Amos is working on an extensive curriculum revision for the doctor of optometry program. He also is trying to increase space for eye research laboratories “where we can work to put some of our scientists from our Department of Vision Sciences together with investigators from other departments on campus to have a critical mass or a cluster of people working in the same area, in this case retinal disease.”
Amos is very proud of the alumni from all of the School of Optometry programs. “Perhaps the one that is best known to the public is the doctor of optometry program because those are people who have established practices not only in the local community but really throughout the state. I think there are now optometrists in every county in Alabama except for three. The mandate is to go out and provide high-quality, accessible primary eye care, and we’ve done that not only in Alabama but we have many practitioners throughout the Southeast and actually around the United States.”
The working relationship between physicians and optometrists “is really an important issue because in the final analysis, it’s the quality of care delivered to the patient that’s the most important,” Amos said.
“I think that quality of care issue is best addressed when optometrists and ophthalmologists in particular, but not just ophthalmologists — that could apply to primary care physicians like internists, family practitioners and pediatricians — are operating at their highest level to provide the services they can provide and then make good referrals for those services they cannot provide or are not comfortable providing.”
He added, “This co-management model has worked out reasonably well around the country, and that’s certainly true here in Alabama. We’re right next door to the Department of Ophthalmology, and I’m glad to say we have a good working relationship with them.”
On the home front, Amos has a lot in common with his wife, who also is an optometrist. Catherine S. Amos, OD, who practices in Hoover, was the first female graduate of the UAB School of Optometry (1974). The Amoses have a grown son who lives in Vestavia Hills and a daughter who is a senior at the University of Georgia.

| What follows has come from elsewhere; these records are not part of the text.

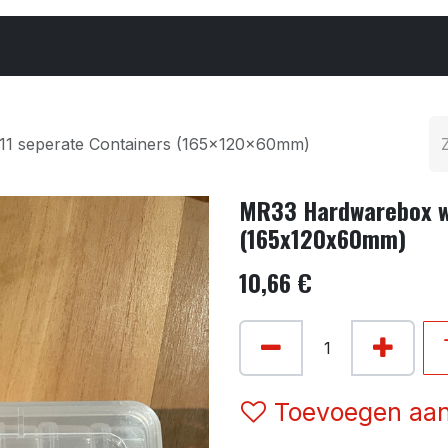
Cars & Parts
Tyres & Wheels
Chemicals
11 seperate Containers (165x120x60mm)
MR33 Hardwarebox wi
(165x120x60mm)
10,66
€
Toevoegen aan 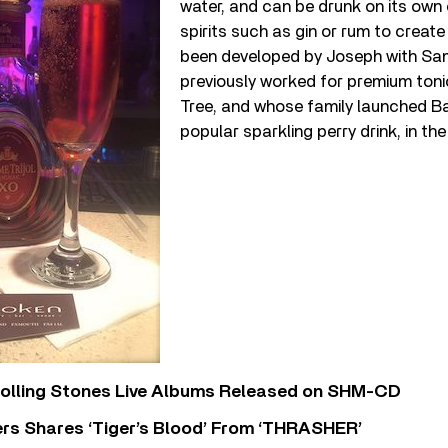
water, and can be drunk on its own
spirits such as gin or rum to create 
been developed by Joseph with Sa
previously worked for premium ton
Tree, and whose family launched 
popular sparkling perry drink, in th
Rolling Stones Live Albums Released on SHM-CD
rs Shares ‘Tiger’s Blood’ From ‘THRASHER’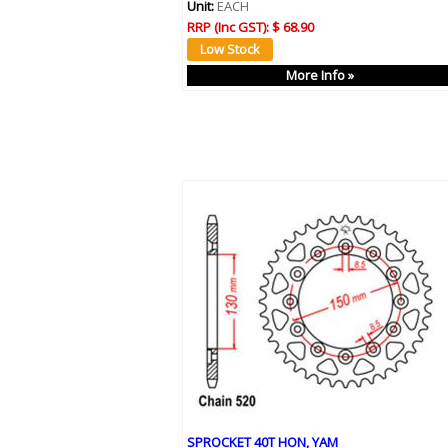
Unit:
EACH
RRP (Inc GST):
$ 68.90
More Info »
SPROCKET 40T HON, YAM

“My wife and I like to travel. We do a good bit of traveling, both nationally and internationally. I like to read and do projects around the house, and that really takes care of what little time I have.”
His favorite books are biographies (a recent selection is “Titan: The Life of John D. Rockefeller, Sr.”).
He explained, “I find those most interesting, to see how other people have faced the challenges that I think sometimes we feel like we’re the only ones facing, but in fact everybody has them, and how they dealt with them.”
“Life is such an adventure,” he added. “Sometimes you lose sight of (this): It’s the journey that really counts.”